- [Required action 1]
Rewrite the paragraph of the radiomics excerpt that begins "Some limitations of our study are as follows" as a short list, keeping its main facts.
- [Required action 2]
Write out the passage of the radiomics excerpt from "For both classification" up to and including "on predictive performance.", word for word.
- [Required action 3]
Carry the radiomics excerpt forward, beginning right after its final sentence.

- [Extract]

-*-

For both classification tasks, the classifier method was the most significant contribution to variability in predictive performance. A trend has commonly been observed in radiomic studies investigating machine learning models using different classifiers and feature selection methods [22]. Oppositely, Wang et al. observed that the dimensionality reduction method plays a larger role in predictive performance variability [24]. Our study has also investigated the role the number of dimensions has in variability, and it was found that it has a larger role than the dimensionality reduction method used. To our knowledge, no other studies have investigated this factor’s effect on predictive performance.

Some limitations of our study are as follows. Regarding image preprocessing, we have only utilized a simple method of intensity normalization (Z-score) due to its availability in Pyradiomics. Unlike CT imaging, MRI intensity is expressed in arbitrary units, necessitating intensity standardization before radiomic analysis. More sophisticated intensity normalization methods, such as histogram-based method [32], should be explored in future studies. In addition, we have not taken advantage of classifier hyperparameter tuning and instead relied on default hyperparameter settings to save on computational costs. Future studies should employ hyperparameter tuning to increase predictive performance and stability. While our research explores our classifiers’ stability, it should be noted that RSD is only an empirical method that should not be directly compared with other studies but only as a relative reference between classifiers in a given study. Additionally, our definition of a top classifier is relative to other classifiers studied, so it should not be taken as all-encompassing.

-*-

Collected data:

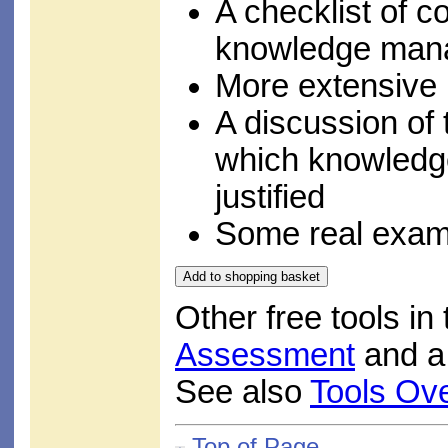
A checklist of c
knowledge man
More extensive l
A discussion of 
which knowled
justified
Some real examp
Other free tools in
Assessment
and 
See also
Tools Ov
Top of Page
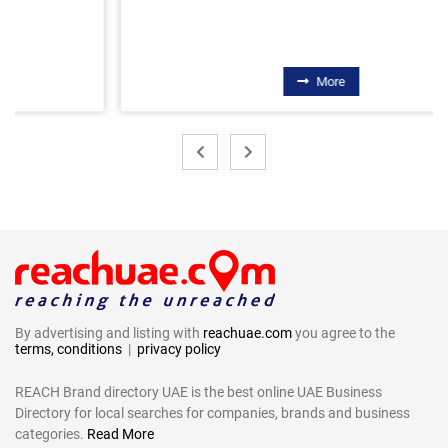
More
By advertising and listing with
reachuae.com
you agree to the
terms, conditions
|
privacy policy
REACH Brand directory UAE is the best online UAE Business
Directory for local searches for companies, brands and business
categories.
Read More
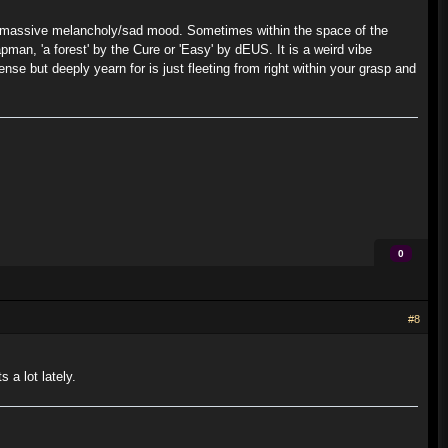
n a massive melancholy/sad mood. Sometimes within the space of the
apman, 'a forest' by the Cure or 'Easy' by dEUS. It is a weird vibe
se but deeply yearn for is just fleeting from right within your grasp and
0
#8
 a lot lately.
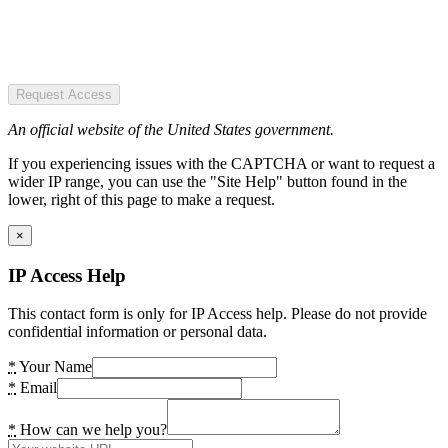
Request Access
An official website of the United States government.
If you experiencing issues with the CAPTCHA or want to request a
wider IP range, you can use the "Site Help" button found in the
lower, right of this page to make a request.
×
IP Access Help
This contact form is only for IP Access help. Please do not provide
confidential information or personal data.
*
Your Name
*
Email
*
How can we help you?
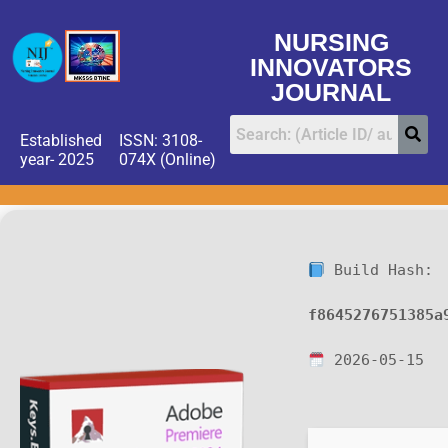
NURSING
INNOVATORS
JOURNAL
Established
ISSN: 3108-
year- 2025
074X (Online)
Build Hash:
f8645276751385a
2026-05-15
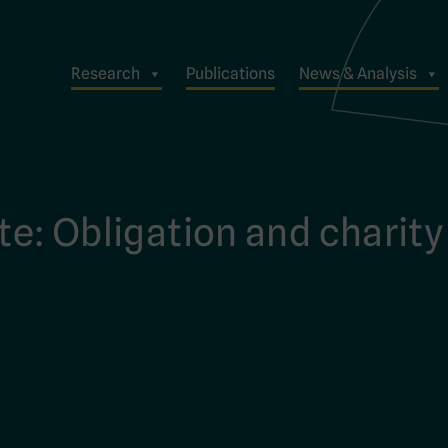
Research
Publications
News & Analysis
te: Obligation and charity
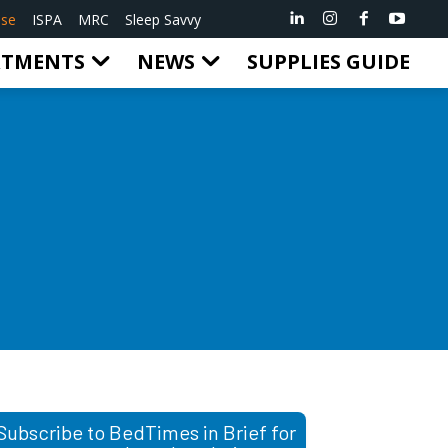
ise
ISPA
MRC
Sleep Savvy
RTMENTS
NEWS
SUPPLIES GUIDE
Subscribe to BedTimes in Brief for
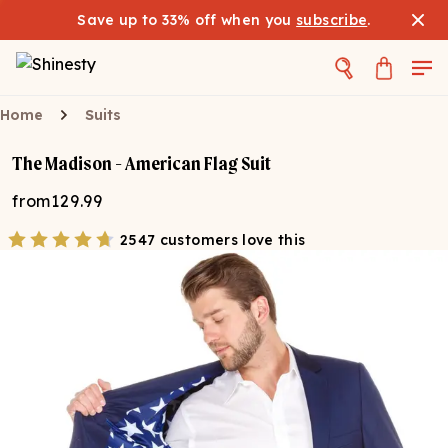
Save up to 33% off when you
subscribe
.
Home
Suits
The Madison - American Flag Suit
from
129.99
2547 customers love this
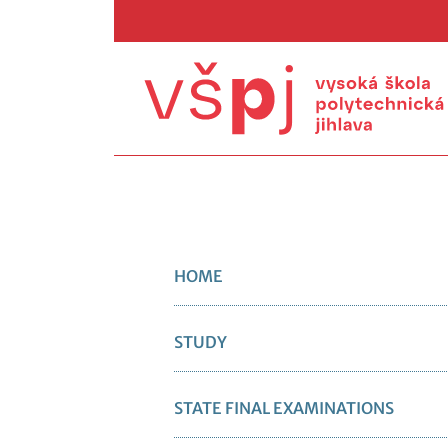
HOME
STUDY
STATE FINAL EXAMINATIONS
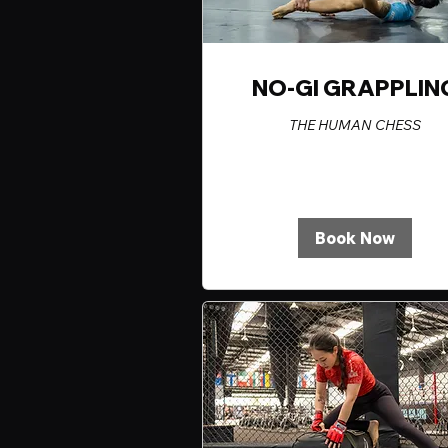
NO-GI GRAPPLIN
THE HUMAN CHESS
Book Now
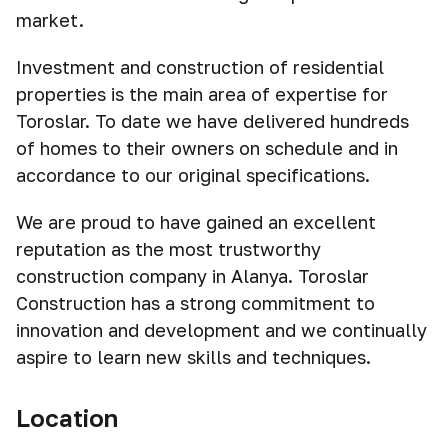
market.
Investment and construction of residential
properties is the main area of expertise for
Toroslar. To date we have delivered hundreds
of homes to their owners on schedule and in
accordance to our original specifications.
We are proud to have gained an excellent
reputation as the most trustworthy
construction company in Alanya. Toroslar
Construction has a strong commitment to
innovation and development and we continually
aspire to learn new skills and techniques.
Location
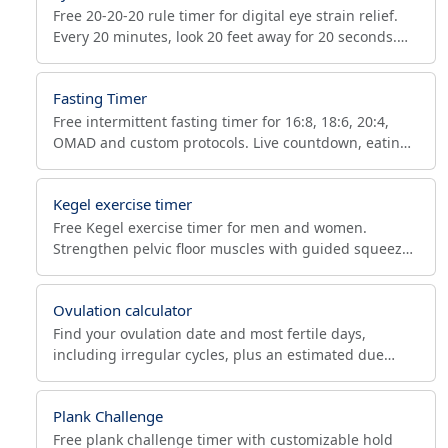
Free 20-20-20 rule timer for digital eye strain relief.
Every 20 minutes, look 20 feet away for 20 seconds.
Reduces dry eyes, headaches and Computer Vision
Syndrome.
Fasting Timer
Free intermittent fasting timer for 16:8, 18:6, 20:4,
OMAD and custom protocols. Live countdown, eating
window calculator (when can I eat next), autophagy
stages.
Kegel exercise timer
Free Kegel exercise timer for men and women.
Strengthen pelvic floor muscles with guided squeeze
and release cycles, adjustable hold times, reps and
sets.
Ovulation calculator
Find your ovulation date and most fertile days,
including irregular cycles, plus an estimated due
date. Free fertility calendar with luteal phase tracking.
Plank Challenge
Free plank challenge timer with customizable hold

-*-

- [Output 1]
- Image preprocessing used only Z-score intensity normalization, because Pyradiomics offers it. MRI intensity, unlike CT, is in arbitrary units and must be standardized, so future studies should explore more sophisticated methods such as histogram-based normalization.
- Classifiers ran on default hyperparameters rather than tuned ones, to save computational cost. Future studies should use tuning to improve predictive performance and stability.
- RSD, used to examine classifier stability, is only an empirical method. It serves as a relative reference between classifiers within one study, not for direct comparison with other studies.
- A "top classifier" is defined only relative to the other classifiers studied and is not all-encompassing.

- [Output 2]
For both classification tasks, the classifier method was the most significant contribution to variability in predictive performance. A trend has commonly been observed in radiomic studies investigating machine learning models using different classifiers and feature selection methods [22]. Oppositely, Wang et al. observed that the dimensionality reduction method plays a larger role in predictive performance variability [24]. Our study has also investigated the role the number of dimensions has in variability, and it was found that it has a larger role than the dimensionality reduction method used. To our knowledge, no other studies have investigated this factor’s effect on predictive performance.

- [Output 3]
4. Conclusion

In this study, we investigate two machine learning classification tasks using radiomic features: (i) prediction of tumor grade (higher-grade vs. lower-grade gliomas) and (ii) prediction of overall survival in higher-grade gliomas (<12 months vs. > 12 months). These tasks are attempted using machine learning models constructed with various classifier methods and dimensionality reduction techniques. Models are assessed in terms of their predictive performance and stability using a bootstrap approach. Our results demonstrate that for both classification tasks, among dimensionality reduction methods, FA yielded the highest predictive performance. Similarly, MLP, LR, and KNN produced the highest predictive performance and stability among classifier methods. In addition, DT tended to perform poorly for both classification tasks. This possibly points to an underlying radiomic structure in the BraTS dataset that is preferentially fit by specific machine learning models. Where results start to diverge significantly is in the implementation of the SVM classifier. For the grade classification task, SVMs tend to perform relatively well with all feature selection methods except ICA. For the survival classification task, SVMs tend to perform poorly with all feature selection methods except FA. Interestingly, previous studies in different cancer types have suggested RF to be the best classifier method for radiomics studies. Still, it does not score among the best classifier methods for either task in our research.

Data Availability

The raw/processed data required to reproduce these findings cannot be shared at this time as the data also forms part of an ongoing study.

Conflicts of Interest

The authors declare that they have no conflicts of interest regarding the publication of this paper.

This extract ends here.